Advanced Care Directives

Massachusetts Health Care Proxy

Frequently Asked Questions About the Massachusetts Health Care Proxy

What is a Health Care Proxy?

It is a simple, legal document that enables a patient to appoint someone they trust to make health care decisions if the patient is unable to do so. These decisions include life-saving procedures such as CPR, life-sustaining treatments such as tube feedings and respirators, as well as other procedures such as consent for surgery, blood transfusions, pain medications and other routine tests.

In Massachusetts, the Living Will is not a replacement for a Health Care Proxy, as in other states. The person you choose as your Health Care Proxy should be someone who knows what decisions you would make for yourself if you were able to do so. Most people choose a relative or close friend.

What does the Health Care Proxy Law allow?

The Health Care Proxy is a simple legal document that allows you to name someone you know and trust to make health care decisions for you if, for any reason and at any time, you become unable to make or communicate those decisions. It is an important document, however, because it concerns not only the choices you make about your health care, but also the relationships you have with your physician, family and others who may be involved with your care. Read this and follow the instructions to ensure that your wishes are honored.

Under the Health Care Proxy Law (Massachusetts General Laws, Chapter 201D), any competent adult 18 years of age or over may use this form to appoint a Health Care Agent. You (known as the "Principal") can appoint any adult EXCEPT the administrator, operator or employee of a health care facility such as a hospital or nursing home where you are a patient or resident UNLESS that person is also related to you by blood, marriage or adoption.

What can my Agent do?

Your Agent will make decisions about your health care only when you are, for some reason, unable to do that yourself. This means that your Agent can act for you if you are temporarily unconscious, in a coma, or have some other condition in which you cannot make or communicate health care decisions. 

Your Agent cannot act for you until your doctor determines, in writing, that you lack the ability to make health care decisions. Your doctor will tell you of this if there is any sign that you would understand it. 

Acting with your authority, your Agent can make any health care decision that you could, if you were able. If you give your Agent full authority to act for you, he or she can consent to or refuse any medical treatment, including treatment that could keep you alive.

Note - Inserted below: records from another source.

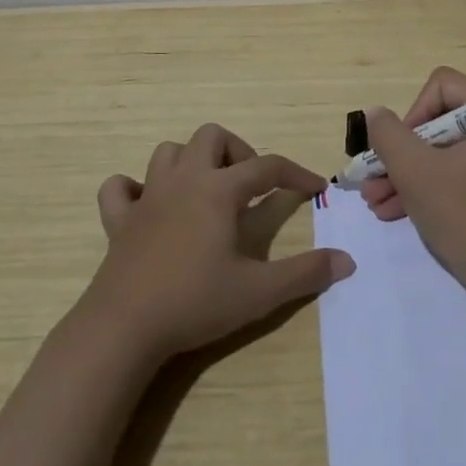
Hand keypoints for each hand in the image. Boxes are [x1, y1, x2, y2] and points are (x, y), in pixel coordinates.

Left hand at [81, 124, 353, 360]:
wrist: (123, 328)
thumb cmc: (195, 302)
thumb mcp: (259, 292)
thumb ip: (305, 273)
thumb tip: (347, 261)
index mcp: (219, 190)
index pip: (268, 166)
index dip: (296, 173)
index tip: (316, 188)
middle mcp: (184, 181)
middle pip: (212, 137)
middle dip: (238, 152)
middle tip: (250, 188)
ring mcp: (147, 197)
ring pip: (169, 152)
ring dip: (192, 162)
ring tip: (207, 191)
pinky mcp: (119, 221)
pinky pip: (120, 188)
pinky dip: (134, 189)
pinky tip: (149, 207)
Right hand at [361, 66, 465, 286]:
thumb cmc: (460, 212)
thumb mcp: (414, 170)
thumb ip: (388, 135)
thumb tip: (375, 114)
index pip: (442, 85)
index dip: (414, 111)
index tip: (401, 147)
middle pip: (435, 121)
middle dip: (399, 151)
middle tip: (373, 177)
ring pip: (436, 152)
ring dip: (401, 173)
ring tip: (373, 201)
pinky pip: (446, 175)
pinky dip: (419, 188)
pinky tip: (389, 211)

Your Agent will make decisions for you only after talking with your doctor or health care provider, and after fully considering all the option regarding diagnosis, prognosis and treatment of your illness or condition. Your Agent has the legal right to get any information, including confidential medical information, necessary to make informed decisions for you.

Your Agent will make health care decisions for you according to your wishes or according to his/her assessment of your wishes, including your religious or moral beliefs. You may wish to talk first with your doctor, religious advisor, or other people before giving instructions to your agent. It is very important that you talk with your Agent so that he or she knows what is important to you. If your Agent does not know what your wishes would be in a particular situation, your Agent will decide based on what he or she thinks would be in your best interests. After your doctor has determined that you lack the ability to make health care decisions, if you still object to any decision made by your Agent, your own decisions will be honored unless a Court determines that you lack capacity to make health care decisions.

Your Agent's decisions will have the same authority as yours would, if you were able, and will be honored over those of any other person, except for nay limitation you yourself made, or except for a Court Order specifically overriding the Proxy.

How can I revoke or cancel the document?

Your Health Care Proxy is revoked when any of the following four things happens:

  1. You sign another Health Care Proxy later on.
  2. You legally separate from or divorce your spouse who is named in the Proxy as your Agent.
  3. You notify your agent, your doctor, or other health care provider, orally or in writing that you want to revoke your Health Care proxy.
  4. You do anything else that clearly shows you want to revoke the Proxy, for example, tearing up or destroying the Proxy, crossing it out, telling other people, etc.